THE PROBLEM:
All lines in the records that carry the string "size" are to be shown.

SUPPLIED MATERIAL:

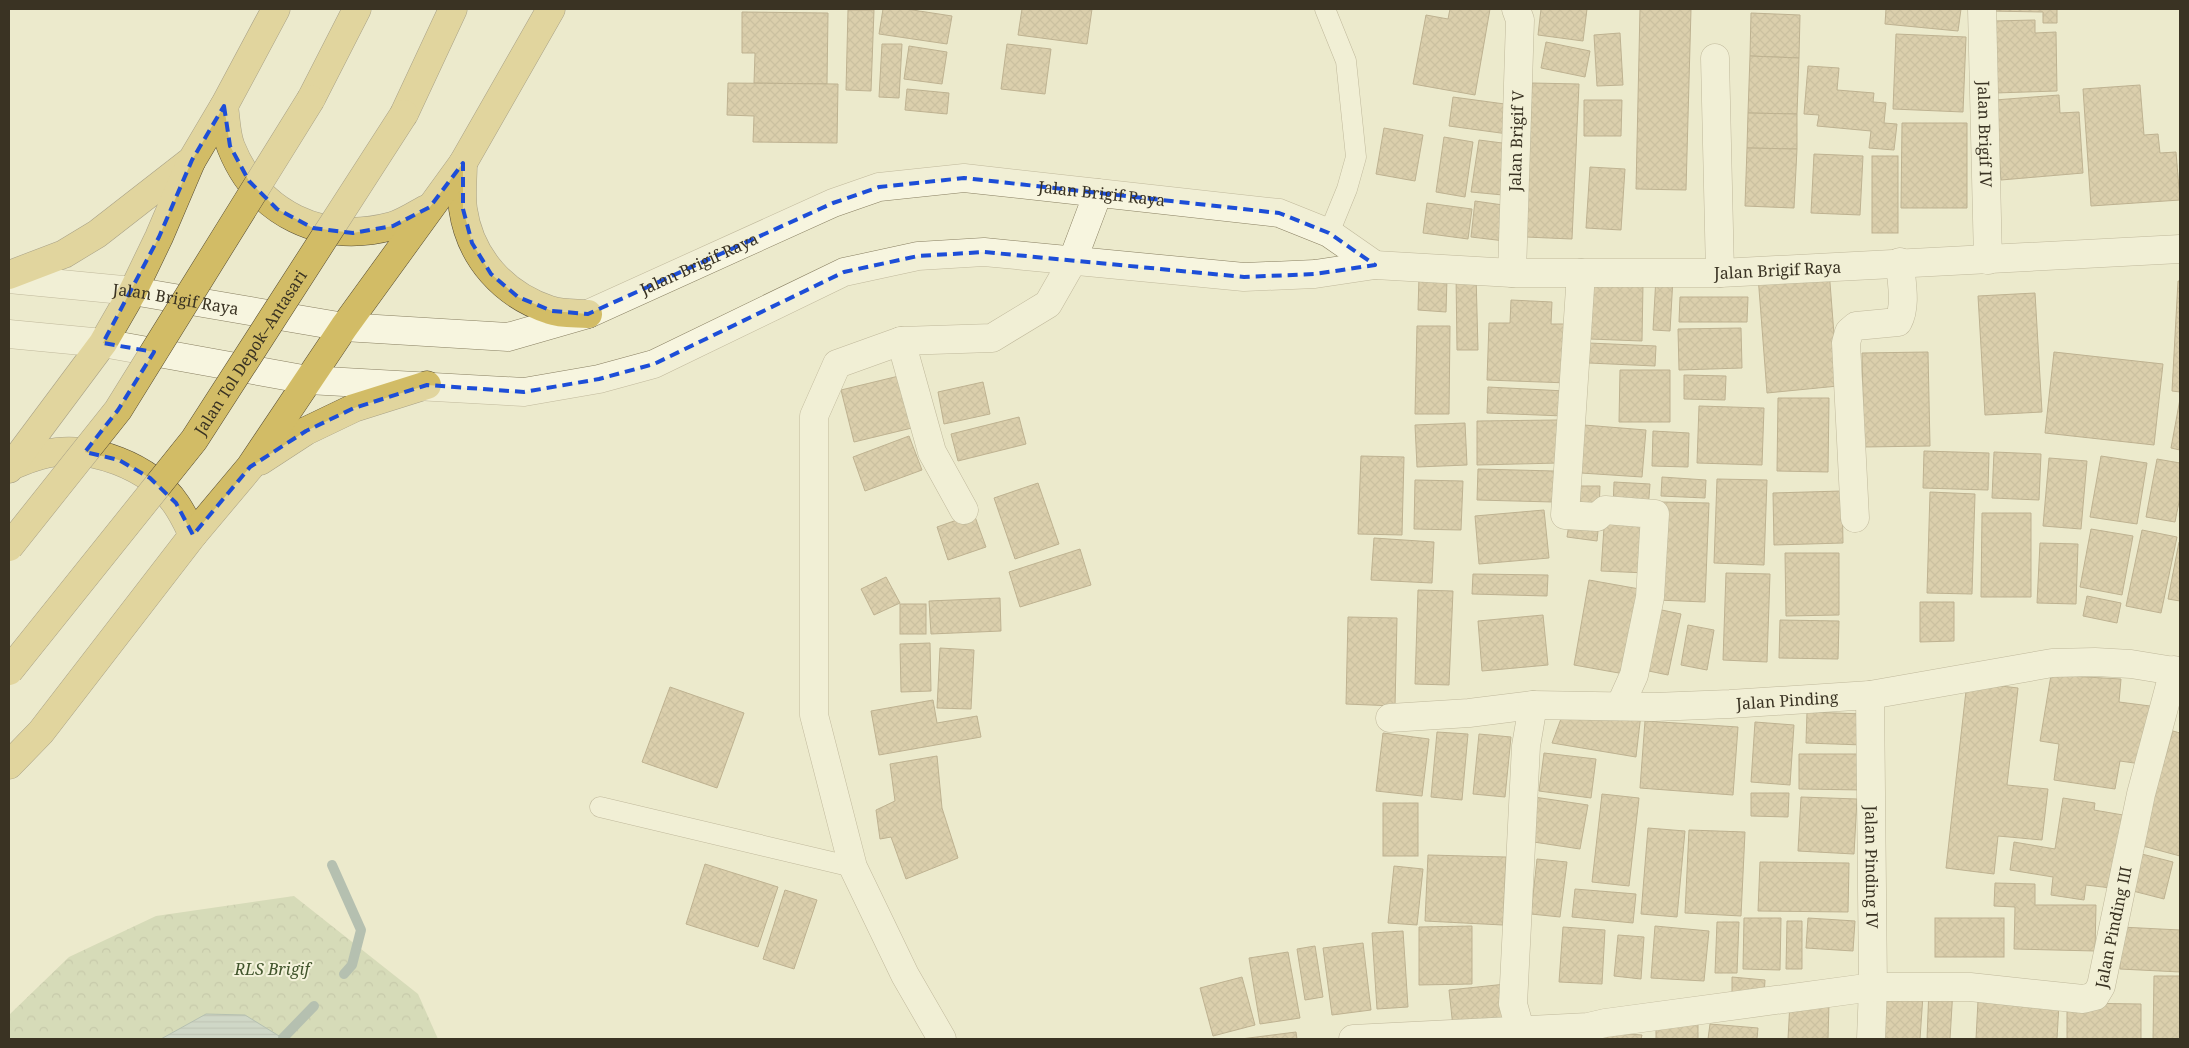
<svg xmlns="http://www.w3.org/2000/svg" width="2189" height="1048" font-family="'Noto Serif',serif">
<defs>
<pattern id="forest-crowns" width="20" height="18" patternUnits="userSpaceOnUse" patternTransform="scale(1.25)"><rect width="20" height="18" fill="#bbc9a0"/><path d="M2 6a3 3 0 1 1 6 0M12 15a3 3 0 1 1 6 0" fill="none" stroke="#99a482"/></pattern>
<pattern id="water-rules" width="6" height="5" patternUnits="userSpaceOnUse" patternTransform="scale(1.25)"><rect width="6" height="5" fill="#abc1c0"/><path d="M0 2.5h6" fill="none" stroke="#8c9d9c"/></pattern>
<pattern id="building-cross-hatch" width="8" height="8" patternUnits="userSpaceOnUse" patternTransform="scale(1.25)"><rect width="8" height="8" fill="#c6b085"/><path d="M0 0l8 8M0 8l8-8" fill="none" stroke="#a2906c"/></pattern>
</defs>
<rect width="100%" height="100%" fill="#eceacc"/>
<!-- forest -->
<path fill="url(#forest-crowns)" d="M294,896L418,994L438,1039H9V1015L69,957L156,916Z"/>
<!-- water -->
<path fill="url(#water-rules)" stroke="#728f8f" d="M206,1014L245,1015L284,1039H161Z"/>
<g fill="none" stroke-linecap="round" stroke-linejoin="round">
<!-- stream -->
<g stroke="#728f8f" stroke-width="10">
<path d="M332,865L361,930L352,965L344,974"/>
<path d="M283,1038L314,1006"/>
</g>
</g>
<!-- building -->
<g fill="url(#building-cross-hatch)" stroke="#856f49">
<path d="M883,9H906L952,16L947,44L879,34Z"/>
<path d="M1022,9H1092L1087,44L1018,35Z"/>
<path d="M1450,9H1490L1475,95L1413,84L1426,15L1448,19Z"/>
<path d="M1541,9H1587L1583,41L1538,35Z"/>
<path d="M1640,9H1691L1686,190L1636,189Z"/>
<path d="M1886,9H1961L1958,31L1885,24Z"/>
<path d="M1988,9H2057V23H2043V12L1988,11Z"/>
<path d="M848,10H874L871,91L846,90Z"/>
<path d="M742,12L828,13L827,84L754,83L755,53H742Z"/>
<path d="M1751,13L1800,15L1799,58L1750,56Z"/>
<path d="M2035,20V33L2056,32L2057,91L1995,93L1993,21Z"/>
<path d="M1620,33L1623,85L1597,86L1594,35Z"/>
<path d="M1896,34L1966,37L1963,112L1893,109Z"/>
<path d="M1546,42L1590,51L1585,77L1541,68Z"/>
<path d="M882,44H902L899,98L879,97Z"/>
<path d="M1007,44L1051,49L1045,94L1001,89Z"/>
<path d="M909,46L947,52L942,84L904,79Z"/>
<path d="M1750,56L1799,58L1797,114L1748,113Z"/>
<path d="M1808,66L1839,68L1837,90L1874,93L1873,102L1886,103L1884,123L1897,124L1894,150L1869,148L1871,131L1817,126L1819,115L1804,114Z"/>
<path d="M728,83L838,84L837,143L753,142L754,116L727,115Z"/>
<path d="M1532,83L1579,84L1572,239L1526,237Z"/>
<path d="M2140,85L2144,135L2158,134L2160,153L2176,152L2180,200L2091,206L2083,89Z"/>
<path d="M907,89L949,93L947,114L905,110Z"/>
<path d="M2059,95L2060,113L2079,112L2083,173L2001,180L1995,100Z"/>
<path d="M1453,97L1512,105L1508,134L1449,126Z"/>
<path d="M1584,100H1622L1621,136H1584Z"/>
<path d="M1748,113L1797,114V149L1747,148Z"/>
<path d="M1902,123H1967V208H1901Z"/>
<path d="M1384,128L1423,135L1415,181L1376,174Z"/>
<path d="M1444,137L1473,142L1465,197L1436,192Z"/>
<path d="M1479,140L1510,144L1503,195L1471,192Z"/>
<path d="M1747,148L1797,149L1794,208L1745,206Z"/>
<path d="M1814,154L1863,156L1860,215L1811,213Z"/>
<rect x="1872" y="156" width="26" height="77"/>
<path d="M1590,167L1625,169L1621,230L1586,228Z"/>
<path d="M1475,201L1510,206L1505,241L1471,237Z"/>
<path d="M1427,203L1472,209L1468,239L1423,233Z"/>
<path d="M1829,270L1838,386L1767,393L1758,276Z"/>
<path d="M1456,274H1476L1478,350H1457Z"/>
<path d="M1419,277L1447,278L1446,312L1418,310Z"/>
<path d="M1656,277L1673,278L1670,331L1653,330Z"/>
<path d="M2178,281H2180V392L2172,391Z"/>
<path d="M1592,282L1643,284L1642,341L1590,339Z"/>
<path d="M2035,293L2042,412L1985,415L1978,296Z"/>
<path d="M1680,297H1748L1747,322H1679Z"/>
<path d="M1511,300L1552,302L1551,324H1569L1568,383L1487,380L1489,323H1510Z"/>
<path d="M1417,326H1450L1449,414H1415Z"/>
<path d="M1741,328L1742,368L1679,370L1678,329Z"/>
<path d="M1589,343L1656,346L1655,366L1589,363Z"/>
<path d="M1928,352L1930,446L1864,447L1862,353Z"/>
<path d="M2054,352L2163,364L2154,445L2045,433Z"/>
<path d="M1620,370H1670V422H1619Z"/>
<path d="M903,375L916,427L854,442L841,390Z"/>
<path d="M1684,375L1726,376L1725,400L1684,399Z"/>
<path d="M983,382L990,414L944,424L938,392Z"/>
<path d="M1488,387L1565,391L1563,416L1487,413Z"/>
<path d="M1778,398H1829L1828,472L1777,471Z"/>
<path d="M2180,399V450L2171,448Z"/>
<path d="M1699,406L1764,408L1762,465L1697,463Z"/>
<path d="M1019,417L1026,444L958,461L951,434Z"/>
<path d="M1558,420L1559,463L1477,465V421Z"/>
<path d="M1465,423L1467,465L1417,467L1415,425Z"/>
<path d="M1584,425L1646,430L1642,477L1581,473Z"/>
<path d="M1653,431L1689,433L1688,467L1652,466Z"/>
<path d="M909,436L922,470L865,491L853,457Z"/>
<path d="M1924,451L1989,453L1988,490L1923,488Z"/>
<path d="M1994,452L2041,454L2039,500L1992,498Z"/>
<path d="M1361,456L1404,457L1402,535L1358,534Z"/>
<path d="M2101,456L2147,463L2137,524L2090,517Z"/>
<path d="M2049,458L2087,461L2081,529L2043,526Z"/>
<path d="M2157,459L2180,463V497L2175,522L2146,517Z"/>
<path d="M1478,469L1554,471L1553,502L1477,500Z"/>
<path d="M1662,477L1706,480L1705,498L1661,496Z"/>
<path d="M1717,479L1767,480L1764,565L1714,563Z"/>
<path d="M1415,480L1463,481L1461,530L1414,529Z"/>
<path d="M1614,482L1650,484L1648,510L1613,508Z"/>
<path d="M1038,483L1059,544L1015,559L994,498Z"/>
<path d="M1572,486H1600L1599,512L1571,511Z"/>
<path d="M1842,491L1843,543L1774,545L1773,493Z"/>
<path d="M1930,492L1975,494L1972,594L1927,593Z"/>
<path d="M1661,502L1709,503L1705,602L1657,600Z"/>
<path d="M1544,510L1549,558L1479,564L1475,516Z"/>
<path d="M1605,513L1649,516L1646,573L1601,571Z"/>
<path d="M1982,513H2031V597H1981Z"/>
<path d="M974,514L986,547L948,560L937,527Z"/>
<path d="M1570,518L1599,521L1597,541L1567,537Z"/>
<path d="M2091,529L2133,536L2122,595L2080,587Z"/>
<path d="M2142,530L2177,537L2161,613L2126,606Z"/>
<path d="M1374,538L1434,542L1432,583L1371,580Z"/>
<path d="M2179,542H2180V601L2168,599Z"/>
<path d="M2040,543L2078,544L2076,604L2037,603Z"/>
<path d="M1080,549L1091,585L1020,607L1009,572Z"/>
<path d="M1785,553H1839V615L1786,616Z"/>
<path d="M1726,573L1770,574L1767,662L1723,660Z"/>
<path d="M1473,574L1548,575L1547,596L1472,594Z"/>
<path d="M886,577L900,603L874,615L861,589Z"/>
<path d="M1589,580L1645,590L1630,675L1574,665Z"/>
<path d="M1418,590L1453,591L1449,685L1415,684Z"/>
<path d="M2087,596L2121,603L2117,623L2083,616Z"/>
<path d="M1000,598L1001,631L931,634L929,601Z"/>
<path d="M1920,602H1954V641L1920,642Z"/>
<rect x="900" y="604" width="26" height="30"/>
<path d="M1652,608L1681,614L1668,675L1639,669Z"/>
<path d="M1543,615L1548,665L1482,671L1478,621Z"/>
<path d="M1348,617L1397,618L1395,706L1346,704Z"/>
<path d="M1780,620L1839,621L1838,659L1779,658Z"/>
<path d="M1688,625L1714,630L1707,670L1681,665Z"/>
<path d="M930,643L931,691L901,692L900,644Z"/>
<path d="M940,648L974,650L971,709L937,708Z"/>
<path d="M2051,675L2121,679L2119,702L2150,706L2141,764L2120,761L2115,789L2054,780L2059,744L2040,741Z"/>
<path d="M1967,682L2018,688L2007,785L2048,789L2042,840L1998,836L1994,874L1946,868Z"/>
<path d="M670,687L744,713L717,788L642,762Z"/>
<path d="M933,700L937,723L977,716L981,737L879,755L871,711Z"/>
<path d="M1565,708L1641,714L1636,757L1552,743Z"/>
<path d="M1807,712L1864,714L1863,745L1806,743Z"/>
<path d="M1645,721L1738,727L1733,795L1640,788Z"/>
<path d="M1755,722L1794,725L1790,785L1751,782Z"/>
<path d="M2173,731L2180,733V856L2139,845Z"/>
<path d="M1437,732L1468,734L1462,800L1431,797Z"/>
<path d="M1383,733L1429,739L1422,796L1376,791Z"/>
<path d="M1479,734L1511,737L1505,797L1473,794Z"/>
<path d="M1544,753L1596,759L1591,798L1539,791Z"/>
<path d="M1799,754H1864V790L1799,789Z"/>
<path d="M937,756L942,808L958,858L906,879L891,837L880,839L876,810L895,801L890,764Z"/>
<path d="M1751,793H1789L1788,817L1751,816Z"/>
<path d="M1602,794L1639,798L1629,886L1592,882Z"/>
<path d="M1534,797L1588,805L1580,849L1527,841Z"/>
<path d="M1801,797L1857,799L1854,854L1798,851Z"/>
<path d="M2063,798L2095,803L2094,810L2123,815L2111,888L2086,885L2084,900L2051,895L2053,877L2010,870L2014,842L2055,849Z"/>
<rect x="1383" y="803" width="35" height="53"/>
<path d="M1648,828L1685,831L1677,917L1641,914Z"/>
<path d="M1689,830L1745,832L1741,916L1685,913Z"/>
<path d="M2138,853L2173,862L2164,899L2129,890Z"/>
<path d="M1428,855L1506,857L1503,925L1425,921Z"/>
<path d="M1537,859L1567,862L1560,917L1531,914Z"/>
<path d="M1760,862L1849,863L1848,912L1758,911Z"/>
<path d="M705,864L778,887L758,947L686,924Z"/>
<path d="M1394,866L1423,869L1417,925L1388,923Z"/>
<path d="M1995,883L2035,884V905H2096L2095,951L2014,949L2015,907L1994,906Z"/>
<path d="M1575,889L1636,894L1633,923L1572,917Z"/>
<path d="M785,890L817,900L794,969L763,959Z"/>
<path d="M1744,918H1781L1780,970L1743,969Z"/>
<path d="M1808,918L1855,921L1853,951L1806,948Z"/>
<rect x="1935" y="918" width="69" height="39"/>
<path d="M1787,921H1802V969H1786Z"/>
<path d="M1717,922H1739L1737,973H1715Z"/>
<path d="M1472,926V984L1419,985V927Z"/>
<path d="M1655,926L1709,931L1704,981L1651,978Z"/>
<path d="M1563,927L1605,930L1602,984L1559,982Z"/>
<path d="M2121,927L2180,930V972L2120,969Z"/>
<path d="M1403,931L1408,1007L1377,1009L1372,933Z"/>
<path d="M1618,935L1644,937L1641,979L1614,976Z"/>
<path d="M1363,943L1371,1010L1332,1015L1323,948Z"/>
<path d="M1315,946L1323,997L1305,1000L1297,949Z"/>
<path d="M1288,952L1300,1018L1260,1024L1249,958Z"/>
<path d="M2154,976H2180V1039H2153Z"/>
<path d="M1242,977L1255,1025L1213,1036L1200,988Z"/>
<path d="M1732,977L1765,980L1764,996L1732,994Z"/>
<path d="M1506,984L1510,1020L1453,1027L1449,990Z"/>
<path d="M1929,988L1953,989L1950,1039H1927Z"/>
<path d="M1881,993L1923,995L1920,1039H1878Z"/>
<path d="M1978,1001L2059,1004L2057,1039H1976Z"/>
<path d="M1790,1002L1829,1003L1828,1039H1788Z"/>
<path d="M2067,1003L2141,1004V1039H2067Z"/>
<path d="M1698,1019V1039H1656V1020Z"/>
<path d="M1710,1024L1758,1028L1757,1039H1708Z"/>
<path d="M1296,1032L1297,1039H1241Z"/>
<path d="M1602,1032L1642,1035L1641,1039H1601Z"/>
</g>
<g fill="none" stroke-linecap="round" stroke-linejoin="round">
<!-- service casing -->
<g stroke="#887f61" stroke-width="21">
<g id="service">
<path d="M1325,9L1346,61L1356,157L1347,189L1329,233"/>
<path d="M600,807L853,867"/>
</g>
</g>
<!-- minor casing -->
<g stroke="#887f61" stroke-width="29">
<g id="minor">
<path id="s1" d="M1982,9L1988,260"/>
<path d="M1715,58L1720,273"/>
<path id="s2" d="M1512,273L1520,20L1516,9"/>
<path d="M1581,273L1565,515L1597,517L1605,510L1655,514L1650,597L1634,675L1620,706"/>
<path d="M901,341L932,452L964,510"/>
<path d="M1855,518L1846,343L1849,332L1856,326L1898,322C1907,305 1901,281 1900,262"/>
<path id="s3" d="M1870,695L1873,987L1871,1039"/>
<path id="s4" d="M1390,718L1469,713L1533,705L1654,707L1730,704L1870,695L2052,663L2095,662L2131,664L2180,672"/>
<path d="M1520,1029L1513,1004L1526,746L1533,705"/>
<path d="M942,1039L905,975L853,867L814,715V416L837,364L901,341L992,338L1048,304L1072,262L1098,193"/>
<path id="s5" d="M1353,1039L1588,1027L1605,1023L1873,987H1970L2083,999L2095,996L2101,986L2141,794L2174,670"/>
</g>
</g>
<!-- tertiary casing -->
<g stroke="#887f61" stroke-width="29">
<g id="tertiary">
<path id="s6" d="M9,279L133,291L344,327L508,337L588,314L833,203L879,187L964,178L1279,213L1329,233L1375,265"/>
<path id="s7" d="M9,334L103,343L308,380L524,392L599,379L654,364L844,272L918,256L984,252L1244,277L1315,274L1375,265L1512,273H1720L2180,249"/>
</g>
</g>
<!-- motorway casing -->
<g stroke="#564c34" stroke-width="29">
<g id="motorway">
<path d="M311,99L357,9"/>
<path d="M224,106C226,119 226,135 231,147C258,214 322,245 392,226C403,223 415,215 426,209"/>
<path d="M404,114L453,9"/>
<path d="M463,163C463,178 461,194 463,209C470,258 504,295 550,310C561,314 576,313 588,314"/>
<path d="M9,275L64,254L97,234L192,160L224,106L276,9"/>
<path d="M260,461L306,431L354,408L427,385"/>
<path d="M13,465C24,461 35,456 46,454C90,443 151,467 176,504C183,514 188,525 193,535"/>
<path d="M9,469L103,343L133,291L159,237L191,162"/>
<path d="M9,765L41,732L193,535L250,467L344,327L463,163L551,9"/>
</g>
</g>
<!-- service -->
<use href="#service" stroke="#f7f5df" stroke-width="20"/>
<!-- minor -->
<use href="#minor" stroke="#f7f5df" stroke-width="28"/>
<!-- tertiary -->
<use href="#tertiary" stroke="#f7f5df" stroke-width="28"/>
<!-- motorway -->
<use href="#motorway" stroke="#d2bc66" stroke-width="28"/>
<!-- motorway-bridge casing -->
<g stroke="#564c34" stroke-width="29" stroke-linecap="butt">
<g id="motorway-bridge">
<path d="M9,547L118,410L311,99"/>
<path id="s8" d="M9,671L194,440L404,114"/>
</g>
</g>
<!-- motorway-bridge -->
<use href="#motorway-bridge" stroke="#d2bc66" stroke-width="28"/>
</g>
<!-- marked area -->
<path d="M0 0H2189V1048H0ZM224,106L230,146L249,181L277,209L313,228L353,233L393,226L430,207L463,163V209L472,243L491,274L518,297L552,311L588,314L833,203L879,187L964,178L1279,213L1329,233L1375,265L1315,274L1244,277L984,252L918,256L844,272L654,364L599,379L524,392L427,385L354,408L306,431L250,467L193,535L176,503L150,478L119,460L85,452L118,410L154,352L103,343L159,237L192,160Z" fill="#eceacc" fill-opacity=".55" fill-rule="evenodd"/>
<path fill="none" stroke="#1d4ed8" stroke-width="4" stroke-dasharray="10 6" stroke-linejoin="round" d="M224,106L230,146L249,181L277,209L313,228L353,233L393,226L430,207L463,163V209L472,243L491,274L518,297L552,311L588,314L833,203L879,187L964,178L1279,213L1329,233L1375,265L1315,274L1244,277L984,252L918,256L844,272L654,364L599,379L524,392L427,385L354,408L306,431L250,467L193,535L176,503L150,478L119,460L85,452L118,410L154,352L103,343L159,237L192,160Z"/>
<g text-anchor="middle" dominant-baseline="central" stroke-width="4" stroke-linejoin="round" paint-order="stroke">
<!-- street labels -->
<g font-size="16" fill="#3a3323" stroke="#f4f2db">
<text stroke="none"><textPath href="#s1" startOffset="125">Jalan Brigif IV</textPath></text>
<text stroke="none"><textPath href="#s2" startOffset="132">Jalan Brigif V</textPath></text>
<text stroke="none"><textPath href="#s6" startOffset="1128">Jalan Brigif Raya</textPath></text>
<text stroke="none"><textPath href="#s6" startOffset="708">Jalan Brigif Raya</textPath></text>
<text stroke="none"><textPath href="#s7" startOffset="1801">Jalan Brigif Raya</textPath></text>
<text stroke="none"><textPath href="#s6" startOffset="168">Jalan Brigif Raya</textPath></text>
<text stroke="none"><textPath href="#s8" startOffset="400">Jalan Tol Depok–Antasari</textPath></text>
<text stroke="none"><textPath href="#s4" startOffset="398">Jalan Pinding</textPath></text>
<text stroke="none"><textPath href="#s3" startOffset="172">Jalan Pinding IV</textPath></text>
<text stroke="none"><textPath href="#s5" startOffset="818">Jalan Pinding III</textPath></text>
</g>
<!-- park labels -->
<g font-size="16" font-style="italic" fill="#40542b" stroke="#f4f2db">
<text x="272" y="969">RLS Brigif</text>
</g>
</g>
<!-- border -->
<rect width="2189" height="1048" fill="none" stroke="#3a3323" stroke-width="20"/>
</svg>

EXERCISE ANSWER:
<g font-size="16" fill="#3a3323" stroke="#f4f2db">
<g font-size="16" font-style="italic" fill="#40542b" stroke="#f4f2db">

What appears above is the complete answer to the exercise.